Western central banks are grappling with post-COVID labour shortages and the inflationary impact on energy prices of Russia’s war in Ukraine while also worrying about the risks of recession.
“The labour market remains tight and there has been evidence of inflationary pressures in domestic prices and wages that could indicate greater persistence and thus justifies a further forceful monetary policy response,” the BoE said.
The BoE statement did not repeat unusual language from November which said rates were unlikely to need to rise as far as markets expected.
Market rate expectations have fallen since then, and after Thursday’s decision these showed investors expected rates to peak at 4.5% in June 2023, slightly lower than before.
The two policymakers who voted for no rate hike at all, Silvana Tenreyro and Swati Dhingra, said the tightening of monetary policy to date was “more than sufficient” to get inflation back to target.
UniCredit economist Daniel Vernazza said the BoE’s tightening cycle was coming to a close, forecasting two more quarter-point rate rises in February and March, and rate cuts beginning in the second quarter of 2024.
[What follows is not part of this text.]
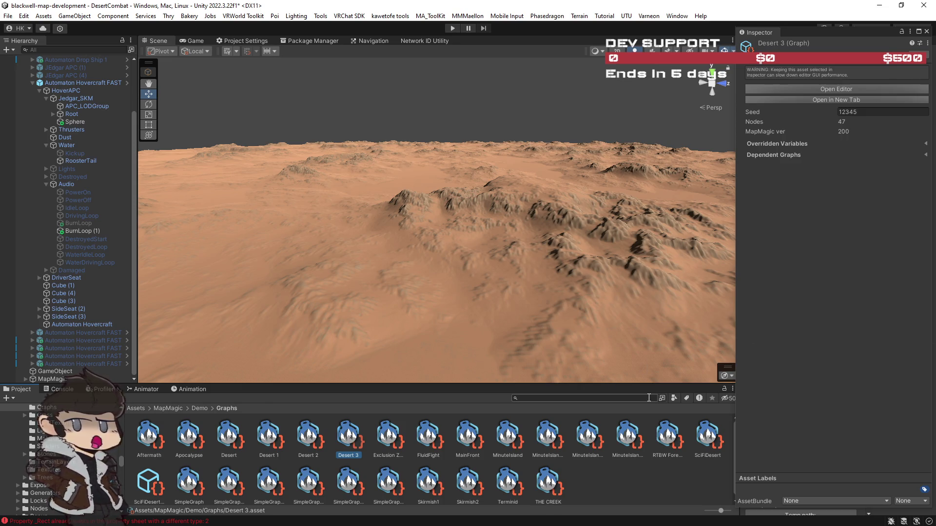
double_click(353, 440)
GRAPHIC: BoE’s fight against rampant inflation – https://www.reuters.com/graphics/BRITAIN-BOE/dwvkddzzgpm/chart.png
INFLATION PEAKING?
BoE Governor Andrew Bailey, in a letter to finance minister Jeremy Hunt accompanying the decision, said the BoE’s forecasts suggested British inflation had reached its peak.
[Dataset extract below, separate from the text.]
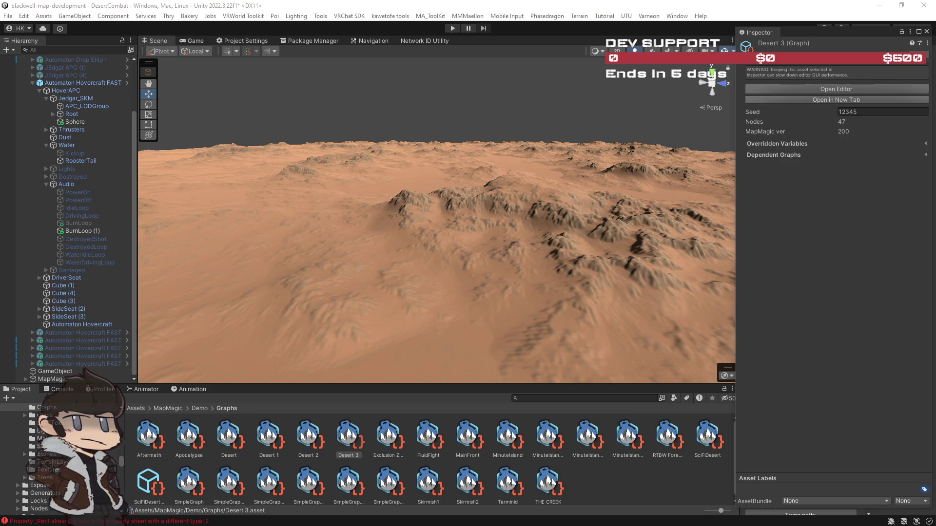
click(707, 443)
Official figures on Wednesday showed consumer price inflation fell to 10.7% in November from 11.1% in October. That 0.4 percentage point fall in the annual rate was the largest since July 2021.
Speaking later to reporters, Bailey said that data gave “the first glimmer” that inflation would fall sharply next year, but said labour market pressures meant it was too soon for the BoE to let down its guard.
“That’s why really we had to raise interest rates today, because we see that risk as really quite pronounced,” he said.
Britain is in the midst of a wave of industrial action, and nominal pay excluding bonuses rose at the fastest pace since 2001 in the three months to the end of October.
An energy price cap in Hunt’s November fiscal statement meant inflation in the second quarter of next year would be 0.75 percentage points lower than the BoE had forecast, but the longer-term impact would be minimal, the BoE said.
Last month the BoE said Britain was entering a long recession, and predicted the economy would shrink by 0.3% in the final quarter of this year.
Now it expects a fall of 0.1%, and for economic output in a year’s time to be 0.4% higher than previously thought as a result of budget measures that offered short-term stimulus.
But fiscal tightening further ahead would leave gross domestic product in two years’ time little changed from the BoE’s November projections, and 0.5% lower in three years’ time than it had forecast.
Government budget forecasters have warned that households face the biggest squeeze on living standards since records began in the 1950s, and the OECD forecasts Britain’s GDP will fall more than for any economy except Russia’s next year.
The BoE is also pressing on with its plans to reduce its 831 billion pound ($1.02 trillion) quantitative easing stockpile by 80 billion pounds in the space of a year. Gilt sales for the first quarter of 2023 will be announced at 1800 GMT on Friday.